Jonathan Liebmann is the man behind Johannesburg’s Maboneng Precinct, a previously deteriorated neighbourhood that has now been upgraded into a vibrant community. During the recent World Economic Forum on Africa, held in Addis Ababa, Liebmann explained how he managed to transform the area.[hidepost=9][/hidepost]
Four years ago I identified an area on the east side of the Johannesburg CBD that was previously degenerated and dilapidated. There was very bad crime. Locals and tourists wouldn’t go into the area. It was a complete no-go zone.
I saw this degeneration really as an opportunity and I started thinking of ideas of how it can become a new place for people to live, work and play.
I began to initially attract artists for my first development, which is called Arts on Main. I attracted a really major artist, his name is William Kentridge. Following his interest, many other leading institutions followed and eventually I had an artistic community that became my foundation for what I now call The Maboneng Precinct.

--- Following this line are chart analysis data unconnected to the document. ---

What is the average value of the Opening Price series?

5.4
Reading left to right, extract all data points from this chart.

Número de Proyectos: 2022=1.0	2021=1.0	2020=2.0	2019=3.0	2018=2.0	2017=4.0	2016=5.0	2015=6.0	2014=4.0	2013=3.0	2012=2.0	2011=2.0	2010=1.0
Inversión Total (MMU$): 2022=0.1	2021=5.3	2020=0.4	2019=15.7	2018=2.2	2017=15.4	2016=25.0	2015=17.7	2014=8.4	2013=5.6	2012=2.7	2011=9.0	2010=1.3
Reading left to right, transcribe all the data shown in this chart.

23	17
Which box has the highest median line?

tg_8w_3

Maboneng means “place of light” in Sotho, which is one of the languages spoken in South Africa.
Following the artistic community that had been built, I started thinking of a much bigger idea – basically an entire area that can be developed around Arts on Main. Since then I’ve bought another 19 buildings, we’ve got 20 buildings now, of which five have been converted into office spaces, hotels and residential spaces.
We renovated the buildings in a very clever way so as to promote collaboration and creativity amongst the tenants and owners. This has also helped to create a proper foundation for the community of Maboneng.
Recently we have introduced a transport agency. So we are starting to look at taking over what would normally be a government role in an urban environment. We’ve got a shuttle service and we’ve started bicycle hires. We do all the pavements and all the landscaping in the area. It is a complete infrastructural upgrade of the area.
We have also created many opportunities for young entrepreneurs from all over Africa. So we have Senegalese, Tanzanian and Ethiopian restaurants, furniture designers and fashion designers. It has really become a melting pot for Africa.
We have also engaged a lot with the poor community around the area. We have started a programme called ‘One Crèche at a Time’, which upgrades crèches in the area. We have also started a skateboarding programme with the kids, which happens after school every day. We are really trying to integrate the poorer and wealthier communities of Johannesburg city.
My message to property developers across Africa is to see the potential in the dilapidated buildings in our cities and to transform them into spaces that inspire ideas.
This article is a slightly edited extract from Liebmann’s comments during a session entitled New Solutions: Urban Africa at the 2012 World Economic Forum on Africa.